Why is this news worthy and why in the world would anyone do this, you might ask? Well you see, this is a brilliant example of the type of thing artists like to do to make you smile. I mean imagine you are going downtown to post some letters and you pass the same scenery you do every time you wonder downtown, except on this particular occasion you see a tree tenderly decorated or you could  even say adorned in a cozy knitted sweater-type thing. I mean isn't  this better than seeing a new billboard go up or bus stop advertisement trying to sell you something you don't need?

I absolutely LOVE this type of art work which is known as Guerilla Art or Street Art. Guerilla Art is a movement that came out of Graffiti and these movements broke the boundries of art traditionally displayed in galleries or museums by taking art out into the street where it could be shared with anyone and everyone plus no money is ever exchanged to view or 'own' the work. 

There has been a long standing debate about these art forms covering concerns about property damage or 'defacement of public property' which I do think are legitimate concerns in some cases but not it all. Let's think about this for a minute and consider cave paintings, hieroglyphics, lovers carving their names in trees, signing guest books or yearbooks and religious pilgrims who carved their names onto pillars in cathedrals. These are all ways humans leave their mark and communicate to others that they are here or to be remembered they were here. It seems to be a natural instinct for us and not really a new concept at all, though the ideas in how it is done are always being re-invented.

In Barcelona graffiti is EVERYWHERE and a 90% of it is AMAZING and DOWNTOWN! I didn't see the city officials going around trying to paint over it either because they seem to understand that people enjoy it and come from all over the world to see it. I'd rather see really well done graffiti then advertisements ANYDAY. Wouldn't you? I also saw a lot of brilliant graffiti in San Francisco where the art form also seems to be celebrated than looked down on. When a few of my gurls and I stayed in SF so we could attend the opening of our Architectonics jewelry exhibition we stayed in a VERY affordable, clean and inspiring place called Hotel des Arts right near the gates of Chinatown. Every room of this hotel was decorated by a different graffiti artist. There were several of us staying there that week and we all ran around the hotel taking pictures of each other's room and examining every detail of every room. It really added a wonderful memory to the many that were made that week. 

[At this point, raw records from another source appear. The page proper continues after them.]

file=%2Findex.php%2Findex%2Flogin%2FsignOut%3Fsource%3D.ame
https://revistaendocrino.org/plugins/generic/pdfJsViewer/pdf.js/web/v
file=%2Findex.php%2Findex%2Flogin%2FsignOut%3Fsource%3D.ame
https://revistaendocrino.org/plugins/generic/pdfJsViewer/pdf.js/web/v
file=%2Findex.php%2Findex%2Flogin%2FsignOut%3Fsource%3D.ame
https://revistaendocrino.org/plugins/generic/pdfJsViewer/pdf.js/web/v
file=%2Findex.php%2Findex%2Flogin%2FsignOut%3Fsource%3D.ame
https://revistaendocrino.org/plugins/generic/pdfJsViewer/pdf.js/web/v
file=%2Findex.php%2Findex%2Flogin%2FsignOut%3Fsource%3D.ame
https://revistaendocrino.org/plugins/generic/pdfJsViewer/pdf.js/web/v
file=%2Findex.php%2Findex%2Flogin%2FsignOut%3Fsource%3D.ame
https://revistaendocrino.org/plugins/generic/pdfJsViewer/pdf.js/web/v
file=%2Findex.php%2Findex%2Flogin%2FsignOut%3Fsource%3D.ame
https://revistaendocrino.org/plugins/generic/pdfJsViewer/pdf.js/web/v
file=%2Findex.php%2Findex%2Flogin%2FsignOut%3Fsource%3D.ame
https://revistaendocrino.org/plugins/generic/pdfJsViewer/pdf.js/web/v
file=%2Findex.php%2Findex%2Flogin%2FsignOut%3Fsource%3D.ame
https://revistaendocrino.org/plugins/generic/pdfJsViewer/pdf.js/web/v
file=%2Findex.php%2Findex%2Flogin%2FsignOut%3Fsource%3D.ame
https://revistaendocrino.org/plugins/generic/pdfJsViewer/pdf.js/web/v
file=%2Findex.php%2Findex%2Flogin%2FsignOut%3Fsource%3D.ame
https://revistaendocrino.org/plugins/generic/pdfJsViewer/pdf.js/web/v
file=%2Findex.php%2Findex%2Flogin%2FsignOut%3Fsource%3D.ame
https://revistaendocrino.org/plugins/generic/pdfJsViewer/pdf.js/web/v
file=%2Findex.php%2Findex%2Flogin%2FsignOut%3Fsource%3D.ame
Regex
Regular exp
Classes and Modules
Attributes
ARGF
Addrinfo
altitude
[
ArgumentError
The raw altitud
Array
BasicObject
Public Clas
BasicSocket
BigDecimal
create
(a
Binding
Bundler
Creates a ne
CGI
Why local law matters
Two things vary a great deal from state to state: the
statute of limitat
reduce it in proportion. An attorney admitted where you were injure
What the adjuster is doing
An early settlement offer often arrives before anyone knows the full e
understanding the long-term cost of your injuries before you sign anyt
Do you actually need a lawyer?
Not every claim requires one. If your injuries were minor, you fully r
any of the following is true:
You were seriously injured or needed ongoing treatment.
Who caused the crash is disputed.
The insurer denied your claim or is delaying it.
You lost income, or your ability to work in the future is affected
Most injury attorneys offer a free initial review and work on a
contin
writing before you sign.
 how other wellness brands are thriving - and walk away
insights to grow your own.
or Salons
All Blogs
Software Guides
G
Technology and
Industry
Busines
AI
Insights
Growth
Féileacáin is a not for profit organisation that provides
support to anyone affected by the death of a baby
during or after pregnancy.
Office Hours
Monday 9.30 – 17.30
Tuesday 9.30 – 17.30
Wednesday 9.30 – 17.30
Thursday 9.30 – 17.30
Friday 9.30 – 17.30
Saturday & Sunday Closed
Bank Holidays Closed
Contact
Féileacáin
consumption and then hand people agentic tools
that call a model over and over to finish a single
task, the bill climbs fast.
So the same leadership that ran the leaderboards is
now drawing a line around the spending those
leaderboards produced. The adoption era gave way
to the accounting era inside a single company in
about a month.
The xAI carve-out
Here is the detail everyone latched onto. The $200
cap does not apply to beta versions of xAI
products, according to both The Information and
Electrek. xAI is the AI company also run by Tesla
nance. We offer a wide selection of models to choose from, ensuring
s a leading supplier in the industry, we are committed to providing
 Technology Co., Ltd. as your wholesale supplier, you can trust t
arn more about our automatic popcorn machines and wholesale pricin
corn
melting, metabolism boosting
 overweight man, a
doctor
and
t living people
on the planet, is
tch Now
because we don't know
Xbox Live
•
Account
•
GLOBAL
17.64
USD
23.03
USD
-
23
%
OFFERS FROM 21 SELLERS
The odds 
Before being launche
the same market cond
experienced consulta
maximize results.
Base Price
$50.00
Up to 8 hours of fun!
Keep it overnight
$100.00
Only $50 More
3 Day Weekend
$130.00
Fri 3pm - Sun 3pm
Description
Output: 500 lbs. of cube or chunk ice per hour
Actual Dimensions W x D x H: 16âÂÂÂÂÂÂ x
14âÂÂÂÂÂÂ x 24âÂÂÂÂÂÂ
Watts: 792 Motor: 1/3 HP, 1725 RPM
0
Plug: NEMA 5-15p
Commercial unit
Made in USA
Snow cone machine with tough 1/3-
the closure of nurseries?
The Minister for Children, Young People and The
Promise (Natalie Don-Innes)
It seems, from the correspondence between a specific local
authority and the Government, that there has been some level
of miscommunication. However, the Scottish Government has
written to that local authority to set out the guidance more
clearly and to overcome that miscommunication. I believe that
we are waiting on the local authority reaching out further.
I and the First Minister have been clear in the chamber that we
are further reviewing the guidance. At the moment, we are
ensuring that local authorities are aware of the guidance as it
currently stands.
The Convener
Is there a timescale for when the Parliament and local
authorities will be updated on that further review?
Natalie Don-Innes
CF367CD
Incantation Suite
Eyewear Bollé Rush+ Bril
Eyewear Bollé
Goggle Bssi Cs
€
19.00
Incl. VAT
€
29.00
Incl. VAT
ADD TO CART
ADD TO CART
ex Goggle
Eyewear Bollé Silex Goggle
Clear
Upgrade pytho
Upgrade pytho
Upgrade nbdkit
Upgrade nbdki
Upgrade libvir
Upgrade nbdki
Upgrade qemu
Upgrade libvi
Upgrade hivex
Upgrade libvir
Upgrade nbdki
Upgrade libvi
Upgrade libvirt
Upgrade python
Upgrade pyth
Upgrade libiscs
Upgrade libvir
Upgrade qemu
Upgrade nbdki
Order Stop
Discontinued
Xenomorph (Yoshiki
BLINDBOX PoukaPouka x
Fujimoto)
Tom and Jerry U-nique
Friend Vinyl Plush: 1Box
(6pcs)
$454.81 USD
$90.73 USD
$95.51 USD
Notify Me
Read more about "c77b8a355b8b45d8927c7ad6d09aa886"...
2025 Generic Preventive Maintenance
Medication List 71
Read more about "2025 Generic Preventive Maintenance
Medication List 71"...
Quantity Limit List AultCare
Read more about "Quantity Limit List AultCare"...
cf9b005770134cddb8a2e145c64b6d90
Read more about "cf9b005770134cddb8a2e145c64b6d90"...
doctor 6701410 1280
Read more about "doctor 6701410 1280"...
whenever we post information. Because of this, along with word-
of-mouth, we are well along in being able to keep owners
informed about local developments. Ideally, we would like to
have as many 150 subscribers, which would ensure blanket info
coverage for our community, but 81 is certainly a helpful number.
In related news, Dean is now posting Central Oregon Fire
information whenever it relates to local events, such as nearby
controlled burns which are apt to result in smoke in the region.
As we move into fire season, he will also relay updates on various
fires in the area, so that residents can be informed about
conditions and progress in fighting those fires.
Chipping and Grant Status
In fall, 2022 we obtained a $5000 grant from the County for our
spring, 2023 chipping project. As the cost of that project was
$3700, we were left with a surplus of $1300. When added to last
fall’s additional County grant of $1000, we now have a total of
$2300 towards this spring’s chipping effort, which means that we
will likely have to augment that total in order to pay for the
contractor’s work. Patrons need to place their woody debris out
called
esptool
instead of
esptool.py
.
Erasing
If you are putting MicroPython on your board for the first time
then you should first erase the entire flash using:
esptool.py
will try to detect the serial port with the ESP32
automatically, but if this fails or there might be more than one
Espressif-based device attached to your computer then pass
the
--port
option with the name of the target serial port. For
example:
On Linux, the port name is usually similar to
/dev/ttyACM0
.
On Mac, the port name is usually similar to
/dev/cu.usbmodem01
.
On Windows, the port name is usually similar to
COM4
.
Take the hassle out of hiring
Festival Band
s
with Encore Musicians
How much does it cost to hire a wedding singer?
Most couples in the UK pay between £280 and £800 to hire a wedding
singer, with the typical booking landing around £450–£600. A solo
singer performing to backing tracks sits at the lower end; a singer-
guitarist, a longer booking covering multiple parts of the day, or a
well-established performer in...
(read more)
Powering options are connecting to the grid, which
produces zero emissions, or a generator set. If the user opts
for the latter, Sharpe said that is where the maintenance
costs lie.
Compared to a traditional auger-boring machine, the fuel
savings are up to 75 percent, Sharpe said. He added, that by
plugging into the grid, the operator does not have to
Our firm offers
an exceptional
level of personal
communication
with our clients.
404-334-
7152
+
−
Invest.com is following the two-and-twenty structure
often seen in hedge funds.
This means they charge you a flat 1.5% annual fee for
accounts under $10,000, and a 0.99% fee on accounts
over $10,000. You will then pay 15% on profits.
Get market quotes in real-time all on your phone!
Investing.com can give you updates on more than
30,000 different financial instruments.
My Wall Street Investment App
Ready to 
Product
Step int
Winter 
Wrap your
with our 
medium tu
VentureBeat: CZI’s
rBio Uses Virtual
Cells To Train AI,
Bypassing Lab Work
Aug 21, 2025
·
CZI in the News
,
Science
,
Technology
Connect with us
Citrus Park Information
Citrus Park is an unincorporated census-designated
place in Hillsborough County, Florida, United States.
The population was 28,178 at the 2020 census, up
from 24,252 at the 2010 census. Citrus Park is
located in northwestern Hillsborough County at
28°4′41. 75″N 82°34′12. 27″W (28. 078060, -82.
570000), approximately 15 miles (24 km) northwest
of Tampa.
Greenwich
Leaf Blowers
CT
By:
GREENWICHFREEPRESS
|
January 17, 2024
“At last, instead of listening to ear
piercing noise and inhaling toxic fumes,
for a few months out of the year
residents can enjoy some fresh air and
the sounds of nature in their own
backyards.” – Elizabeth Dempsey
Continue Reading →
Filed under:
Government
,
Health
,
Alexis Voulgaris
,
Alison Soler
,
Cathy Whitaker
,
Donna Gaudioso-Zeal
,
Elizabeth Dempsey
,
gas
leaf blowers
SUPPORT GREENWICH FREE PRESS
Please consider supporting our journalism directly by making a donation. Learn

If you haven't heard of the famous graffiti artist Banksy who is from Bristol, England (another place I visited with wonderful graffiti) you  should definitely visit his website.

Give me a shout!

photo by HSkowood


Anonymous said...

I haven't seen the tree knitting but your article on it certainly makes me want to. I know you're rather partial to street art and it makes me more open to it myself.
Ruby Dzsf

JafaBrit's Art said...

Great post, and thanks for the shout out. The more I researched street art the more I was astounded at the brilliant work out there, murals, graffiti, light graffiti (I am interested in exploring that next), 3 d work. Some of the work, the quality is stunning, and yes banksy is one of my fave's.

What is exciting to me is seeing the possibilities of street art extending to all genres, knitting, sewing for example, and all ages.

skowood said...

Oooo I LOVE the light graffiti that is being done. We have to figure out out to get our hands on a laser! ;) A friend of mine in Manchester, UK were just discussing a project to project images of bodies on buildings to use the architectural elements to adorn them! She would have to apply for some ACE funding for us though. :)

It is REALLY WONDERFUL to see other mediums extending into street art. RECLAIM THE STREETS!

Inda said...

Very interesting blog! Is there a lot of light graffiti out there? When Mucks, Dyl and I went to Johan's pad in Brussels for new year's, they were projecting loads of really amazing images onto the town hall, it was ACE!

skowood said...

Thanx Inda,
I haven't seen any light graffiti here yet. I am assuming I'll find it in Boston or NYC soon though. I have seen the light images in Brussels for New Year they are amazing!
check out they have some AMAZING projects on there!